§ **PROBLEMS AND TASKS**:
1. In the post about nursing exam grades, how would you say "I calculated my score from what I missed." in Spanish?
2. Could you print the passage of the post about nursing exam grades from "In the nursing" to "the final exam.", copying it word for word?

§ **SOURCE EXTRACT**:
########################################

In the nursing classes, you must get a 75% average on exams before any other class points are calculated in. If you don't get a 75% test average, you fail, even if you have other points in the class. I had As in all my other classes, but there was 1 class that was difficult for me. I had a B+ overall in the class but only a 78% test average going into the final exam.

I have a friend in class whos father is VP of Academic Affairs. She rarely studies and gets Cs in her classes/exams. My whole class is always concerned about their grades and studies hard, but she is never concerned about anything. She had a 75% test average (compared to my 78% test average) in the class.

I knew I had to do well on the final, I studied HARD... we go over the multiple choice portion of the exam after everyone is done. I calculated my score from what I missed. There was no way I did not pass the class. My friend missed more than me and was on the verge of not passing. The next day, before grades were even posted, my friend's dad (the VP) texted her and told her she passed and not to tell anyone. However, she showed me the text message.. and also told another friend. how unprofessional was that of her dad?!! Anyway, when grades were posted, I did not pass by 0.2% or 1 test point. I feel there was a miscalculation and I talked to the professors and they would not allow me to see the final exam, as if they were hiding something. My friend on the other hand, passed by 0.75 test points, just barely. I feel screwed over and that something is very fishy about all of this. It does not make sense that I did not pass and they they wouldn't allow me to see my test.

########################################

§ **RAW RECORDS**:
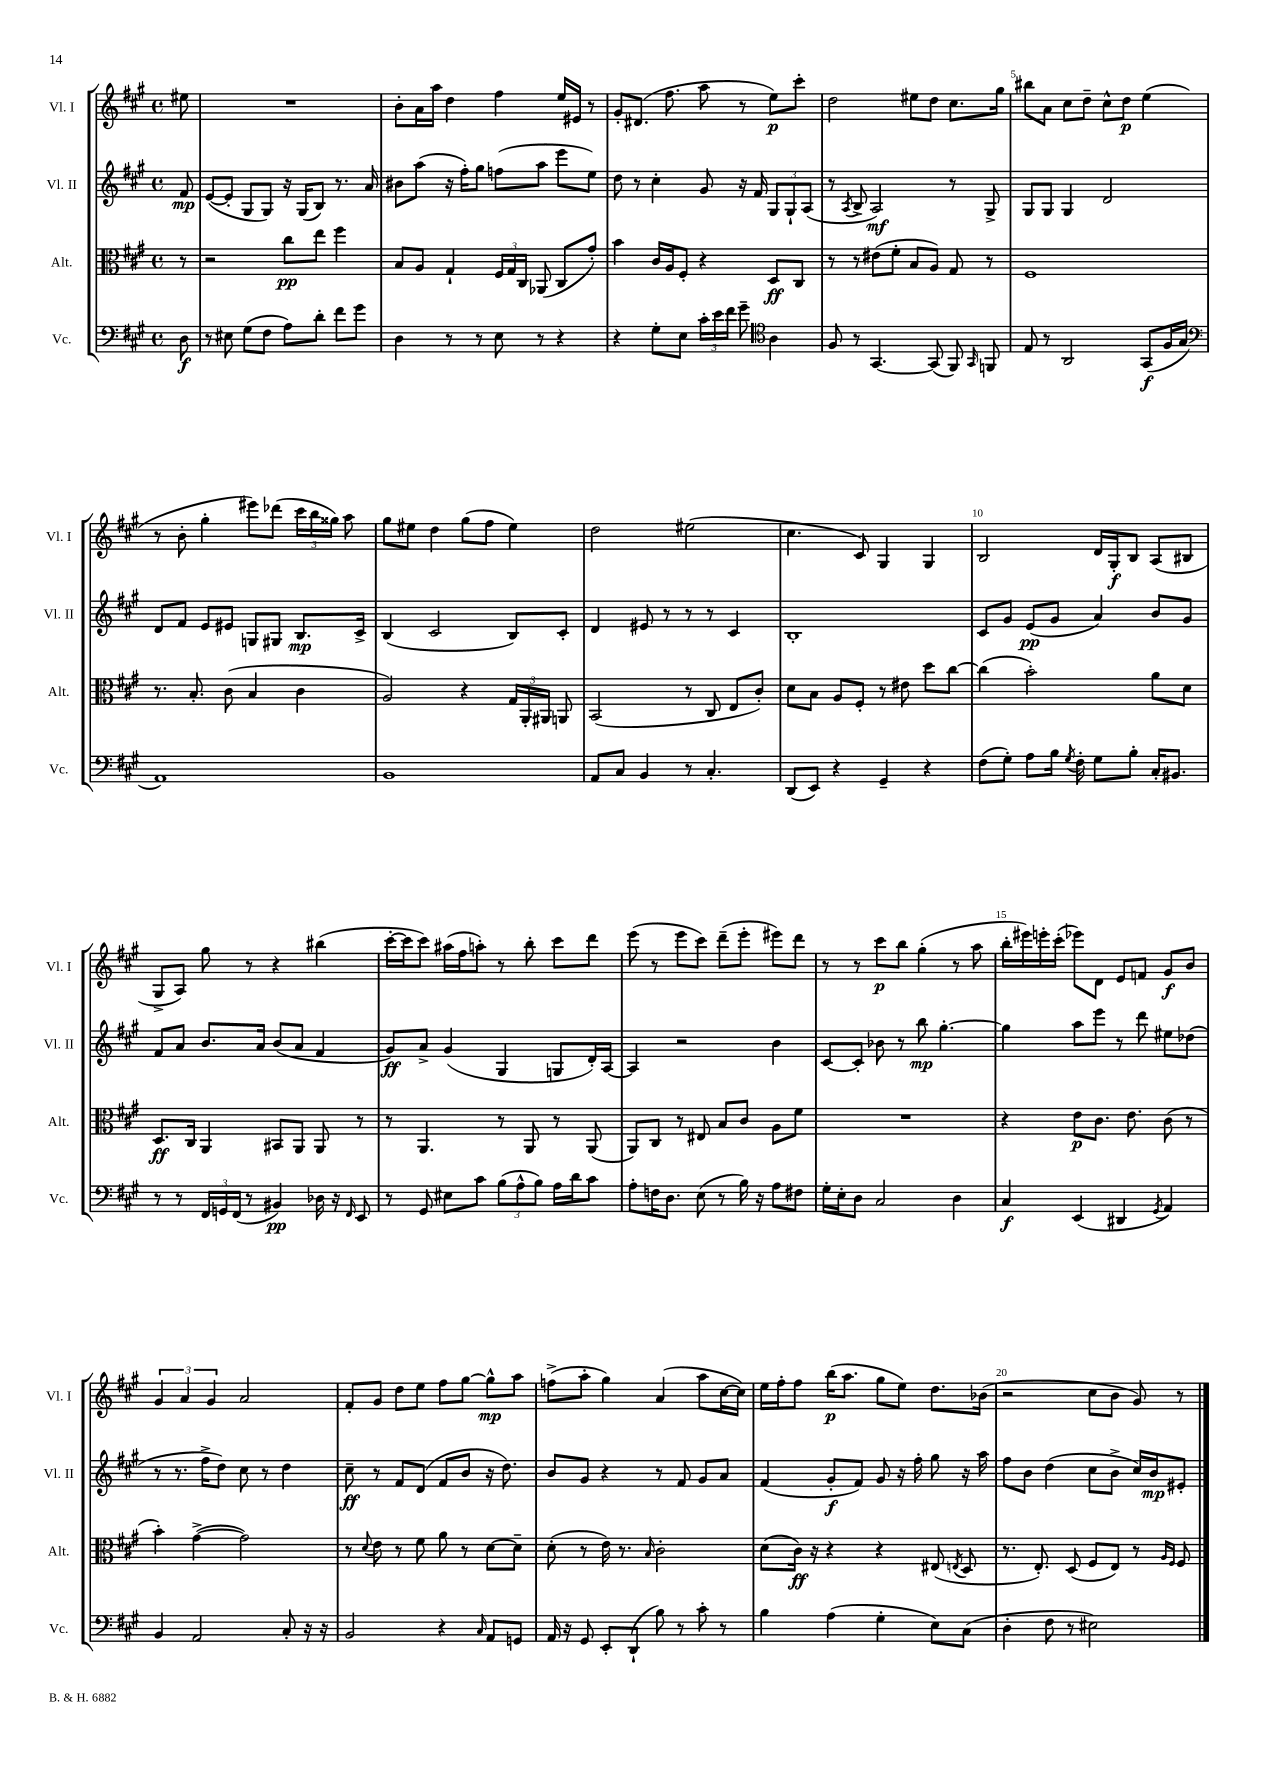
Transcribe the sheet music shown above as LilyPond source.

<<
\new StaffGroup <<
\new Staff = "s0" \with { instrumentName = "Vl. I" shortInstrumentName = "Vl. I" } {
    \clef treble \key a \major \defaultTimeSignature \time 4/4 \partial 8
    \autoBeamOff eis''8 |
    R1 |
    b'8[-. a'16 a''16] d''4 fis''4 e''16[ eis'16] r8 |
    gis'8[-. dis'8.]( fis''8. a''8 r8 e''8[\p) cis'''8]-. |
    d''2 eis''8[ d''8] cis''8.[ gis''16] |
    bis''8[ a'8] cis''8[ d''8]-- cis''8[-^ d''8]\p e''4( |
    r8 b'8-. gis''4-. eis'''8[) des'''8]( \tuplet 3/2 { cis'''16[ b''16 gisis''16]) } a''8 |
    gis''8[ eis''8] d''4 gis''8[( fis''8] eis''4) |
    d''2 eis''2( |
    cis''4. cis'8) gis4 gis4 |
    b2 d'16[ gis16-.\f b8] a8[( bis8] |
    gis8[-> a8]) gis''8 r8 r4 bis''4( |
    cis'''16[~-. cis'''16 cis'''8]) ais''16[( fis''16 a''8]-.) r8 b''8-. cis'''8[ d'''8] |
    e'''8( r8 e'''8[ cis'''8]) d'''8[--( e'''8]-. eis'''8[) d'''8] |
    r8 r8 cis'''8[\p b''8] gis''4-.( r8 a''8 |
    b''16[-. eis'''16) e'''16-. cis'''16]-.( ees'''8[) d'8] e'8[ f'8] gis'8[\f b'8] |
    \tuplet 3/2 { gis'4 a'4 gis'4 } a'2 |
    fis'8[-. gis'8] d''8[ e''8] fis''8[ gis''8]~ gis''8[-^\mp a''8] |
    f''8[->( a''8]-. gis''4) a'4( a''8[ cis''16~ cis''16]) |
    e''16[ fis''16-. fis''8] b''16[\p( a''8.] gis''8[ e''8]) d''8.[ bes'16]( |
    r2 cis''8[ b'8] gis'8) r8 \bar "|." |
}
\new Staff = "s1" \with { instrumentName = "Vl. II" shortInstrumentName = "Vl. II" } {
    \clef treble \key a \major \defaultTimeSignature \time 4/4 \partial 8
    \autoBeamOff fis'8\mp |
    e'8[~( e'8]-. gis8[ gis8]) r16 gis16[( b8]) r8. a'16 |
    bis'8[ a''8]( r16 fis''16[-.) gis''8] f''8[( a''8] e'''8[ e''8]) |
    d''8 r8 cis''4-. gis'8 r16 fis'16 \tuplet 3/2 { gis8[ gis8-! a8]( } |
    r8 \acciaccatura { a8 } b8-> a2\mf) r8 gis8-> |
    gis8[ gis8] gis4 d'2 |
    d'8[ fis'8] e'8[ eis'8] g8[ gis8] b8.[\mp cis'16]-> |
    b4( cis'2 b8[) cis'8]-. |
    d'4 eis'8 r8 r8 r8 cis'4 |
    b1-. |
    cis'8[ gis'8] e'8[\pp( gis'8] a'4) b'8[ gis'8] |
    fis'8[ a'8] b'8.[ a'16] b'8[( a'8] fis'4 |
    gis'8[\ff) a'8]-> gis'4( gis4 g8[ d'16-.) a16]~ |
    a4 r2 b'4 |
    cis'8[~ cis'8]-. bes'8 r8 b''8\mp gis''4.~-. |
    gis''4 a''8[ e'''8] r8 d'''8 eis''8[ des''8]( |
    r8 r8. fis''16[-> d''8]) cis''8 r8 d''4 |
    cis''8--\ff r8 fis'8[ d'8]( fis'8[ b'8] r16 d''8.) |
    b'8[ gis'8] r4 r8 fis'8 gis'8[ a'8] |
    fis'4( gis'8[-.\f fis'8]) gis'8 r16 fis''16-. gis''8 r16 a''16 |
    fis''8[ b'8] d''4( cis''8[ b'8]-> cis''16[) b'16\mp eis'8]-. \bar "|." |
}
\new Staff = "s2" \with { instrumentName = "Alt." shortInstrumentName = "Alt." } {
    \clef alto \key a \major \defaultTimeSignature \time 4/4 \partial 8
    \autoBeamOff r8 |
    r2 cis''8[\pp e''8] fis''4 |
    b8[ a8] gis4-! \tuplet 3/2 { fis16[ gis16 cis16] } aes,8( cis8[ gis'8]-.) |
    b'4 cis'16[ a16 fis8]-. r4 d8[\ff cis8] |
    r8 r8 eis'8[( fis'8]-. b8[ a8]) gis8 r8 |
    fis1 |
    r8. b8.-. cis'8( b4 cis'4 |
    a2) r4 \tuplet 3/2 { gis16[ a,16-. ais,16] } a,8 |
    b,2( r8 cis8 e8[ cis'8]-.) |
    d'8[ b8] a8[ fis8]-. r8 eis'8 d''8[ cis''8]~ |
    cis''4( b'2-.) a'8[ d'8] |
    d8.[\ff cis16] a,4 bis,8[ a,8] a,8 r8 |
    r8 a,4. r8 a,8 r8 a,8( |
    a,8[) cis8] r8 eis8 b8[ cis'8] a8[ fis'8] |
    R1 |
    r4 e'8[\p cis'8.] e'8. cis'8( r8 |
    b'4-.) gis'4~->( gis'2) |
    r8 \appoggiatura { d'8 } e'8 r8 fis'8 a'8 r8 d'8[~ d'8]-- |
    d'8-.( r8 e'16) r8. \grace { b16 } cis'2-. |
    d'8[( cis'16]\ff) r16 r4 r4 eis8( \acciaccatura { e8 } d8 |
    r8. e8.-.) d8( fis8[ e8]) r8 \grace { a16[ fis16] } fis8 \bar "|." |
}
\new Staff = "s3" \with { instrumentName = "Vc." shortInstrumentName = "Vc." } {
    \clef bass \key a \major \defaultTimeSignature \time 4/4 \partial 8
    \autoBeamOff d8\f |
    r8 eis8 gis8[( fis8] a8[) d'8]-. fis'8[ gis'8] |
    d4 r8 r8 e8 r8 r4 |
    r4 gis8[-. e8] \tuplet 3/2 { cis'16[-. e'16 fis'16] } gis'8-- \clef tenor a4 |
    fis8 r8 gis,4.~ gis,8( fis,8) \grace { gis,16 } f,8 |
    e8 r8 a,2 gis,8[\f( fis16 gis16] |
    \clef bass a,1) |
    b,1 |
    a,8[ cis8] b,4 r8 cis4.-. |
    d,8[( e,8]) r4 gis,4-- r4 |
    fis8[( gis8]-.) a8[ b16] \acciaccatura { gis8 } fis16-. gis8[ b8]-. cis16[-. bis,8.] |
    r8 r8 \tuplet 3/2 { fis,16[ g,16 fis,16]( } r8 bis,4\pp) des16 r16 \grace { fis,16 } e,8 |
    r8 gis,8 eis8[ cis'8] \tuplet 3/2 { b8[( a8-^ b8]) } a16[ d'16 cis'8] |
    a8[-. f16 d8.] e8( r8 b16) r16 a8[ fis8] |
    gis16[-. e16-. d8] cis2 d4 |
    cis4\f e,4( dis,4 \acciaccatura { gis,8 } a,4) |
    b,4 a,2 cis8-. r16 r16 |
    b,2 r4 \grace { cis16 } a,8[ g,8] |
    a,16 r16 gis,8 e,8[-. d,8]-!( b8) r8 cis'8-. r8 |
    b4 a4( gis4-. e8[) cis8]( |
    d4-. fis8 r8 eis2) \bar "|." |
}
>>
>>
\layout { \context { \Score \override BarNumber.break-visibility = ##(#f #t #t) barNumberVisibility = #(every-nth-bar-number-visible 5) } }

########################################

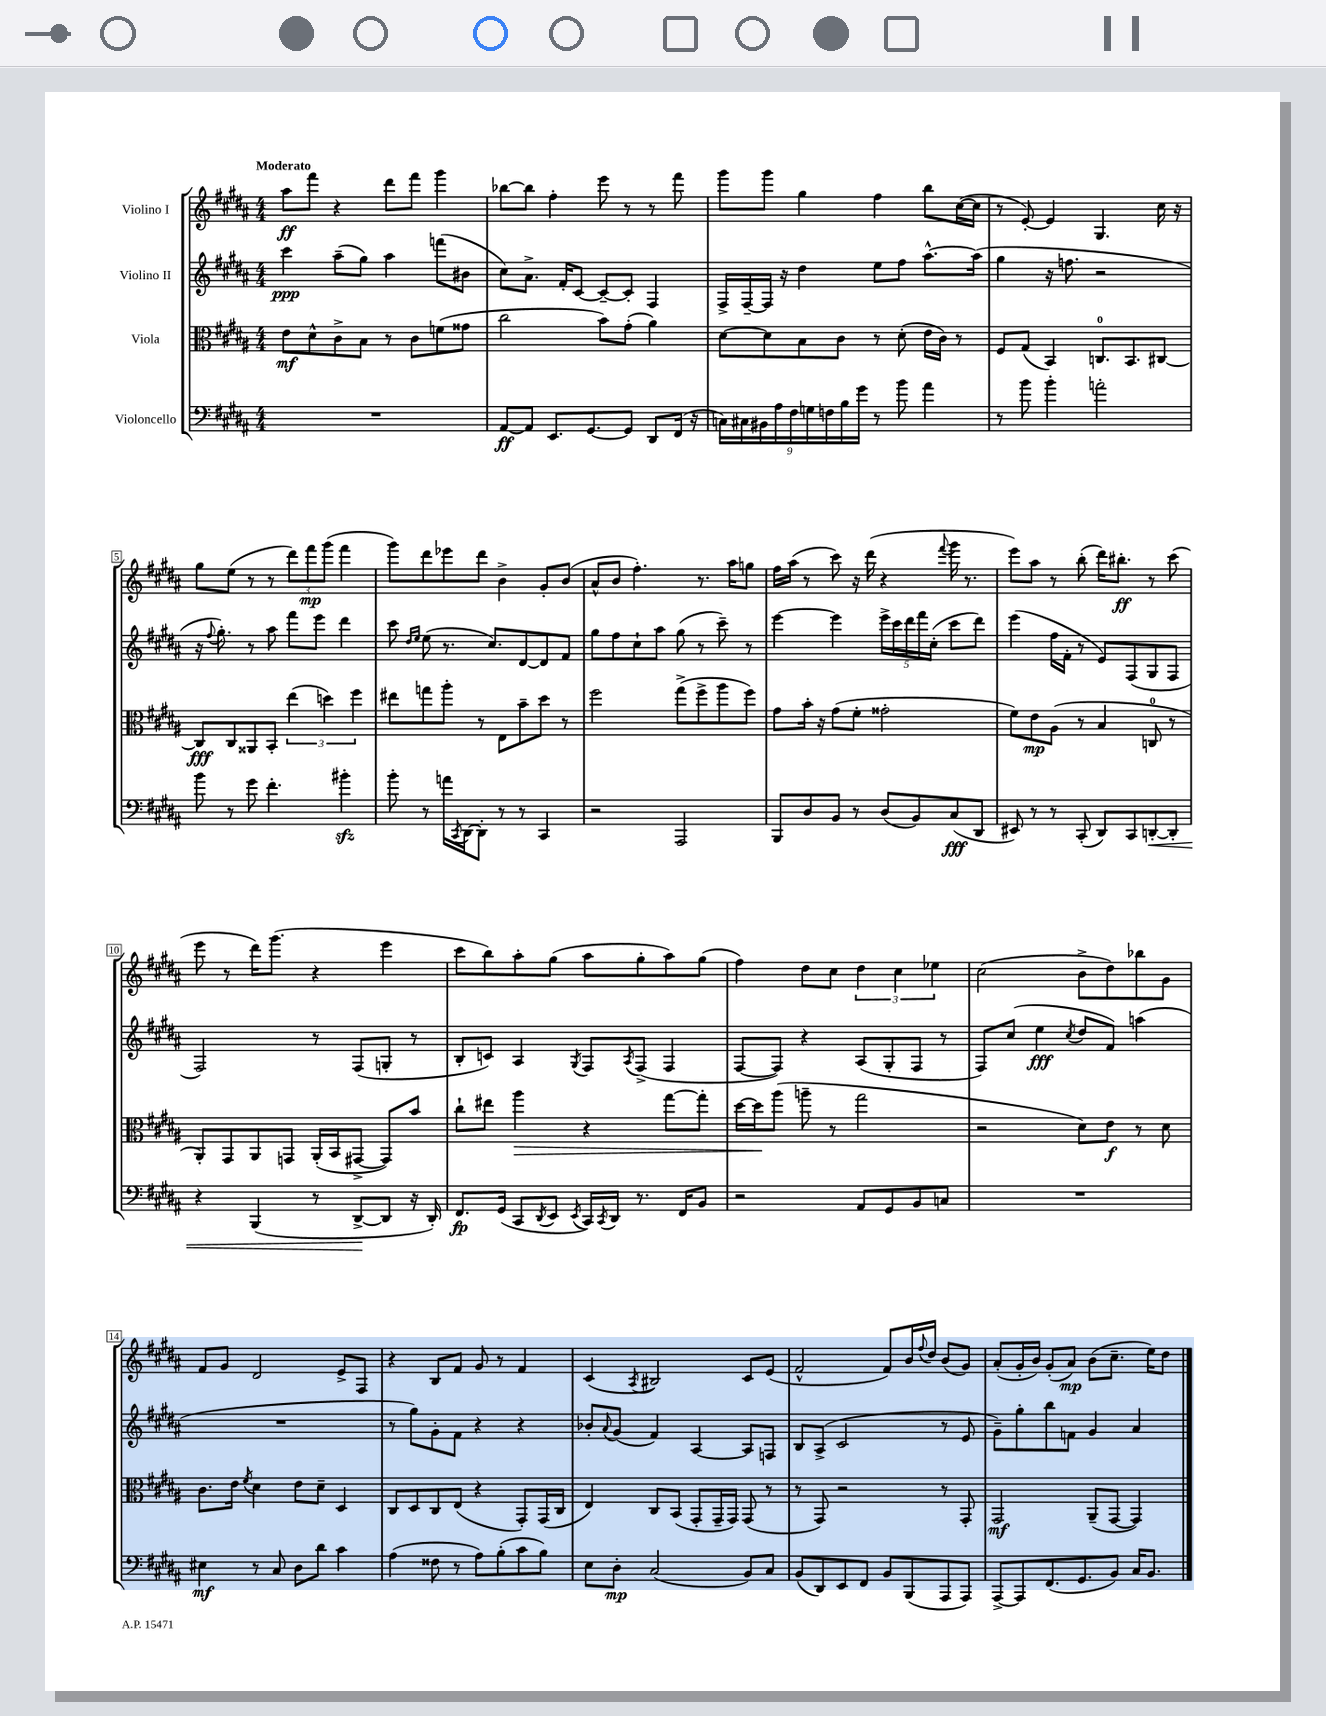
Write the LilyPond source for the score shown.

########################################

§ **RESPONSES IN ORDER**:
1. Calculé mi puntuación a partir de lo que fallé.

2.
In the nursing classes, you must get a 75% average on exams before any other class points are calculated in. If you don't get a 75% test average, you fail, even if you have other points in the class. I had As in all my other classes, but there was 1 class that was difficult for me. I had a B+ overall in the class but only a 78% test average going into the final exam.